Irina Moga

Quartiers grecs, mode archaïque

J’ai vécu dans des quartiers grecs ces derniers temps,
leur architecture délogée :
frontons des temples – Hercule combattant le lion de Némée –
colonnes doriques raccourcies, un été résonnant en blanc,

dépassé par le sable, l’eau de mer
& le timbre étouffé d’une quille de bateau heurtant le rivage –
hoplites qui se précipitent,
parapets de boue et cliquetis d’armes.

Ils m’avaient appelée
Circé sans visage.
Je sillonne les plages sombres et brûlées où les murs deviennent aveugles,
bouleversés par les vagues

rien à montrer
– sauf une incantation.

Parce que, oui, il y avait des sorts, plus que jamais, plus que des
oiseaux dans l’air.

J’étais sur l’île des métamorphoses
qui brise les hommes à volonté, les remplaçant
avec d’autres : le miroir
de leur âme inconscient, carbonisé
par l’inflexion de l’attente.

L’île a changé aussi,
alors que je jette des sortilèges – des flammes dans l’air,
et que je défie la mer
de nous avaler – tous

yeux fermés,

avant que nos paroles, guerriers morts,
soient taillées sur des marches de pierre
et terrasses dans la nuit.

 

 

Neige

La densité de la lumière dans la neige :
un moment envahi par la voix étouffée du soir,
le besoin de se quereller avec le soleil en cendres —
un grain de café gris au milieu de l’après-midi.

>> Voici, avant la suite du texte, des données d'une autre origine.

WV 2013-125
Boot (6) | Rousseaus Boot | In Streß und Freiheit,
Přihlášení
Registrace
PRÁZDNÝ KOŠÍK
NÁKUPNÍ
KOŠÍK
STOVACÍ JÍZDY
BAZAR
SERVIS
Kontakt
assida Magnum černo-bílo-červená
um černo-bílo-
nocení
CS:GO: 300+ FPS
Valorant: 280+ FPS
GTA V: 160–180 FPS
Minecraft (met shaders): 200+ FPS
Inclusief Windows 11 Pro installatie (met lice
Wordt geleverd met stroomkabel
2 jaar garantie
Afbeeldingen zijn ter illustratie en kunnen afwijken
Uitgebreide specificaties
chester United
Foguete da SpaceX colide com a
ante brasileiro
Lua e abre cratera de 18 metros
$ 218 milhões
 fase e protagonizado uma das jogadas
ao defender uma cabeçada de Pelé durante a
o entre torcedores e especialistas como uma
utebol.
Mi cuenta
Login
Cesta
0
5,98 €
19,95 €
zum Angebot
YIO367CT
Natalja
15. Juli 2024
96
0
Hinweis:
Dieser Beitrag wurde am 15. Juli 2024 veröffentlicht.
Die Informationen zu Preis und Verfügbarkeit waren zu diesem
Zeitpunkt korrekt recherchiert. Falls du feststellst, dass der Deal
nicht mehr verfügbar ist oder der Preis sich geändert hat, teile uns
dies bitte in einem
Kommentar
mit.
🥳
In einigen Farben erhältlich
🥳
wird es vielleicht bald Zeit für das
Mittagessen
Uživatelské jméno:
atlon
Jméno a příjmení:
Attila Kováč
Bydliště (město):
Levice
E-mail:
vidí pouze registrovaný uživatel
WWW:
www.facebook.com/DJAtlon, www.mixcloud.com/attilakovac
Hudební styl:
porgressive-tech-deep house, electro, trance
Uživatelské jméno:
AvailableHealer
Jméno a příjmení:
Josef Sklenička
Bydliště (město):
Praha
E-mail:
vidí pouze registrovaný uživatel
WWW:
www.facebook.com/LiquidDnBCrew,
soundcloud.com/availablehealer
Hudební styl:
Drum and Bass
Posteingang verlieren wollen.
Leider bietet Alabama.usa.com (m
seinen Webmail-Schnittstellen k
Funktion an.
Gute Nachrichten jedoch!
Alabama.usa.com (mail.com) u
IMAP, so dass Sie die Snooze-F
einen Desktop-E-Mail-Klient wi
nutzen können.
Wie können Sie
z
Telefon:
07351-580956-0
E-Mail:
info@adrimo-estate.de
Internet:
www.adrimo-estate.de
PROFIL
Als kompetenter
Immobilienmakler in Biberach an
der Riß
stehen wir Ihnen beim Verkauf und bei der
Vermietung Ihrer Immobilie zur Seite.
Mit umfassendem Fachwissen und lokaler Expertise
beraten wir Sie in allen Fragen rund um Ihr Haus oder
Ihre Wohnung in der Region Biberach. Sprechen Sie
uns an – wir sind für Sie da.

Mais on est loin du début d’une fractale ;
il ne reproduit pas notre écho :

un fragment d’étoile en reste écœurée par le froid.

Hybride, incomplet,
le journal sur l’écorce des arbres,
rien d’autre
– sinon un fantôme, en retard à la fête,
la douleur tranchante de l’écriture :

le vide entre deux clics du clavier.

 

 

Trident

Il n’y a pas d’attraction gravitationnelle :

juste une série de matinées enfilées,
et nous tentons de nous regrouper
dans les couloirs du silence.

Nous croyons que nous venons d’une frontière dans l’environnement,
la mise en scène de la lumière :
photosynthèse.

Un engrenage sans boussole
qui n’apaise aucun rocher
aucune tempête
aucune barrière.

Nous entrons dans un espace de raisonnement,
un espace d’erreurs –
membrane et plasma

distancés par le quantum du vert – 
le trident à peine compris des bois.

 

***

 

Irina Moga est une écrivaine canadienne d’origine roumaine qui vit à Toronto, Canada et membre de l’Union des écrivains canadiens (TWUC).
« Sea Glass Circe» , son quatrième livre, a été sélectionné pour un lancement officiel dans le cadre du Toronto LitUp !, Toronto International Festival of Authors (TIFA) en 2020.
Un recueil de poèmes en français, « Variations sans palais », a été publié aux Éditions L’Harmattan (France) en 2020.
Ses poèmes ont été publiés dans des revues littéraires – Canadian Literature,
carte-blanche, Cloud Lake Literary, Poetry Quarterly, Lettres Capitales et ailleurs.